ADELAIDE HILLS – The Hills received afternoon rain on Wednesday, but despite the relief, a number of fires were started near the incident command centre at One Tree Hill.

Country Fire Service chief Greg Nettleton said firefighters now face the prospect of blazes in other areas of the state sparked by lightning strikes.

‘This rain won’t calm the hot spots – it requires people to do work on them,’ Mr Nettleton said.

Premier Jay Weatherill said efforts were now focused on recovery.

‘This remains important and also dangerous work. I have nothing but admiration for the skill and for the dedication of the people that are out there,’ Mr Weatherill said.

Insurance losses from the fire have already passed $13 million, with more claims expected to be lodged over the coming days and weeks.

The number of homes badly damaged or destroyed was also downgraded to 32 from 38.

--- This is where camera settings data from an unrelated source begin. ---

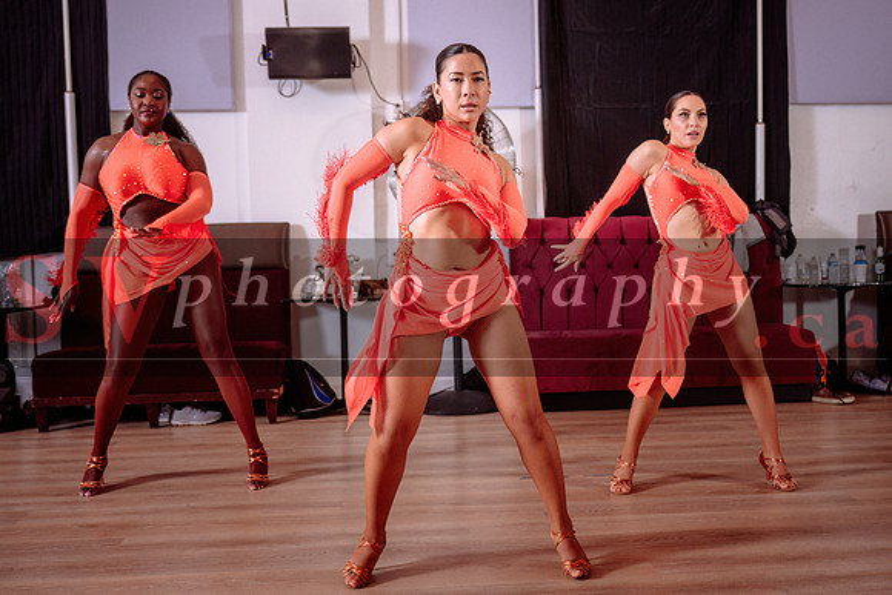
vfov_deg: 36.0
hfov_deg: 51.9
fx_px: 916
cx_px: 475
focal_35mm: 37
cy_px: 296
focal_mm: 28
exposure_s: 1/200
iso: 800
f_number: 3.5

Prime Minister Tony Abbott says the victims of the Adelaide Hills bush fires will receive federal assistance, but volunteers who lost income when they went to fight the fires will not be compensated by the Commonwealth.

The Prime Minister  faced backlash for his failure to make a formals statement about the Adelaide Hills bush fires or visit the region. People from across the nation flooded social media and called talkback radios expressing their outrage.

Mr Abbott toured the bus fire zone in the Adelaide hills on Thursday, meeting with volunteers.

“This is some modest, additional Commonwealth assistance that will be made available to victims of these terrible fires here in South Australia,” Mr Abbott said.

“Now, as a volunteer bushfire fighter myself in NSW, I know that volunteer bushfire fighters make sacrifices, but it’s something which I guess goes with the role and certainly never something which has deterred people from doing what they need to do to help their fellow Australians at a time of need,” he said.

Mr Abbott joined South Australian Premier Jay Weatherill to tour the grounds of the Sampson Flat bushfire, which has burned through the hills for six days.

“The worst of nature brings out the best in people,” Mr Abbott told volunteers, “While we grieve for those who have lost, we can nevertheless be proud of the efforts that have been put in,”

Disaster recovery payments of $1000 for adults and $400 per child, and a 13-week Centrelink allowance for people whose income had been severely affected by the fire is to be made available.

Up to 30 millimetres of rain has fallen on the Adelaide Hills fire ground overnight.